If you are submitting multiple items (poems, images, flash fiction), you can list multiple titles in the subject line, shortening the long ones in the subject line. Example: Willie Wordsworth “Tintern Abbey,” “Lucy Gray,” “Strange Fits,” “Fish-Women” Poetry.
Please do not submit more than six poems or 25 pages of prose at a time. Visual artists may submit up to six images, but they may also share links to their personal web pages if they want the editor to consider other options.
You may send submissions in more than one genre. However, you should not send multiple submission batches in a single genre before we have had time to respond to the first batch. Due to our academic responsibilities, we usually make our final decisions in May or early June.
Glint accepts attachments in doc, docx, rtf, odt; jpg or png is preferred for visual submissions. However, multimedia creations are also welcomed (mp3s and video files), and we don’t mind simultaneous submissions so long as we’re notified if work is accepted elsewhere.
Any use of AI should be acknowledged in a cover letter as well as in a citation in MLA format. We also request that human collaborators provide a statement explaining how and why AI contributed to the submitted work. Since Glint encourages hybrid-genre creations, including collage poetry and found poetry, we are willing to consider AI’s potential in collaboration with synthographers and other human creatives.

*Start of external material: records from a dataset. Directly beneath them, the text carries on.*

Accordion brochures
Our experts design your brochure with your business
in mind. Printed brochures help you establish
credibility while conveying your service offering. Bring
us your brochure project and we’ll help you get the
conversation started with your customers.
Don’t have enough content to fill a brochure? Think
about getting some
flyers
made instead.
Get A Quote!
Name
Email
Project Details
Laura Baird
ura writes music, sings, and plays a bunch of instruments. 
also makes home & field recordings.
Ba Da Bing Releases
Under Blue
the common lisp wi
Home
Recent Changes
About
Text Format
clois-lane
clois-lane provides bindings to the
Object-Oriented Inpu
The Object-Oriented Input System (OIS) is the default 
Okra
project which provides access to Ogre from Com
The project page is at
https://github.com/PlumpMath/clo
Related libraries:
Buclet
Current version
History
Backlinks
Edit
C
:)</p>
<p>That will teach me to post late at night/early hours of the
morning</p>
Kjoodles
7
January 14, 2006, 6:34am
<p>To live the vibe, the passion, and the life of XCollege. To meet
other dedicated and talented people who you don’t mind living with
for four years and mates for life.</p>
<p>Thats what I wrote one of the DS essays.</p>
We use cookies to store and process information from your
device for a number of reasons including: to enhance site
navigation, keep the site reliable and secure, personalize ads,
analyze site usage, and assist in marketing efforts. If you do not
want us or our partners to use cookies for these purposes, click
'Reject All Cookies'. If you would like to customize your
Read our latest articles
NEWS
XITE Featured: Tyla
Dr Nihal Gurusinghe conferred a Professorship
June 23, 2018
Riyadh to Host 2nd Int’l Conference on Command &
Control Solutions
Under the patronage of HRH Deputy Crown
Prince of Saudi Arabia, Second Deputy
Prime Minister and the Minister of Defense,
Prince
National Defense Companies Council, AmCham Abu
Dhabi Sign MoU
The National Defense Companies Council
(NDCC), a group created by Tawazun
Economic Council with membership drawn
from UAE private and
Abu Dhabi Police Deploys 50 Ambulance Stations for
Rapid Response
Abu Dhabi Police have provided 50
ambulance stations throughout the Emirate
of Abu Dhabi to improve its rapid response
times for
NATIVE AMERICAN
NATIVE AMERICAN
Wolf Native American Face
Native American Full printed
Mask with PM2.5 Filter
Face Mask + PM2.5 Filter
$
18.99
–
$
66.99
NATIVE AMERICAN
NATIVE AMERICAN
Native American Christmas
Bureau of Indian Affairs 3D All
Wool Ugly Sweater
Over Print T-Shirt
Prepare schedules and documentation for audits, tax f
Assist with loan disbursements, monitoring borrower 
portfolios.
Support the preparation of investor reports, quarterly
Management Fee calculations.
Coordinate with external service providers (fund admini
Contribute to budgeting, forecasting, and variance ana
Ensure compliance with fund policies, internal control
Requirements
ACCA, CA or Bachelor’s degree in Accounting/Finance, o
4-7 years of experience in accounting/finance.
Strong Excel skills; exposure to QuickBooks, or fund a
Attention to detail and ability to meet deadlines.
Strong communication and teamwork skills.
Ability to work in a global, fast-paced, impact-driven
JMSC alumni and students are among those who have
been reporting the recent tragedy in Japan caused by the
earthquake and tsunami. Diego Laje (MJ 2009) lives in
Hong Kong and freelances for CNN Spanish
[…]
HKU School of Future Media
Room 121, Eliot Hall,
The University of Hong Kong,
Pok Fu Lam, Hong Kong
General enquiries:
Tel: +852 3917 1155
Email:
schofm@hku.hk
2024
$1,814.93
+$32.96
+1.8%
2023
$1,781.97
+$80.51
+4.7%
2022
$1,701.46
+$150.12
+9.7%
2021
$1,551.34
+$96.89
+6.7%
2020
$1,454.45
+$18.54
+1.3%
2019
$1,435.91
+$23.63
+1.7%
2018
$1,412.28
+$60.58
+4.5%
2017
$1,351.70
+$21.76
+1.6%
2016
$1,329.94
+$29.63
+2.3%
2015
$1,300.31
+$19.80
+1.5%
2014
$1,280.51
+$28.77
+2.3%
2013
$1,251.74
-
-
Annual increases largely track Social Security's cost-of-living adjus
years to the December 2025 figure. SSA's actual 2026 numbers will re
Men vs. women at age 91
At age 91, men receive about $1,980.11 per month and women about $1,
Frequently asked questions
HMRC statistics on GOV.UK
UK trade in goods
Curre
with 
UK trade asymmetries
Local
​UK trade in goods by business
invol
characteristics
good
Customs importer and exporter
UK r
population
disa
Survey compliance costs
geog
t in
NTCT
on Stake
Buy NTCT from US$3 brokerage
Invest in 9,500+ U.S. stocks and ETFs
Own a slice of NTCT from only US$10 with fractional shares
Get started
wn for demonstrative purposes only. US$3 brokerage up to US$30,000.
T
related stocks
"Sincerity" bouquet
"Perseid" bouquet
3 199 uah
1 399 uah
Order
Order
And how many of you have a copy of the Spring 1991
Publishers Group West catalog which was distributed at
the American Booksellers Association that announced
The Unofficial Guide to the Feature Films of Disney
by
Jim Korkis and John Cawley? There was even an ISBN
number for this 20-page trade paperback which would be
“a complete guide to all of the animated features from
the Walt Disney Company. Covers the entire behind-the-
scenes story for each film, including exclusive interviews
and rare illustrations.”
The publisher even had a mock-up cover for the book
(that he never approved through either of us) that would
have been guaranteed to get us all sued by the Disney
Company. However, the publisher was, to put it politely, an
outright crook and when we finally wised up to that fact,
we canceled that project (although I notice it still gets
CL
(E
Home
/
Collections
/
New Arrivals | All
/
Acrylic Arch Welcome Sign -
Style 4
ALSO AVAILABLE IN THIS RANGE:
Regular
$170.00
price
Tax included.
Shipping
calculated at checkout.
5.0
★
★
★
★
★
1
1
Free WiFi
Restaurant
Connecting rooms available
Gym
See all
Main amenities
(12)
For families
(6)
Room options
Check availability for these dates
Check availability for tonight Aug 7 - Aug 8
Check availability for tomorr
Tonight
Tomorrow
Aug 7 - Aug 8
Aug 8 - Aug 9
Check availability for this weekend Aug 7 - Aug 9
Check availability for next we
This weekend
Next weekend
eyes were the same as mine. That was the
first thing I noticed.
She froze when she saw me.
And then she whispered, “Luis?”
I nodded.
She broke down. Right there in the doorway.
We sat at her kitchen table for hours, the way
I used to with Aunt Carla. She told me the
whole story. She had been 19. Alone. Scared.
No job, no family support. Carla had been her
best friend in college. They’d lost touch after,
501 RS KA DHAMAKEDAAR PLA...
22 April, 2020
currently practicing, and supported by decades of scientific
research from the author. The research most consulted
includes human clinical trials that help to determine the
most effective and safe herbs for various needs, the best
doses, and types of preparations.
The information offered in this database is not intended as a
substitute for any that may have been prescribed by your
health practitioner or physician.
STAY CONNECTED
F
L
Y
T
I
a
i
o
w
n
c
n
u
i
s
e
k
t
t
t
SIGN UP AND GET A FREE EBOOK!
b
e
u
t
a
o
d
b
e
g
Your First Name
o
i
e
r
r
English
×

All rights will revert to the creators following publication, though we would like to be acknowledged should the work be reprinted at a later date.
We are willing to republish work that has appeared elsewhere but are more likely to agree if the submission previously appeared in venues that did not receive wide circulation.
We do not receive funding; therefore, we only publish electronically and we can not afford to offer monetary payment. All editors serve on a voluntary basis.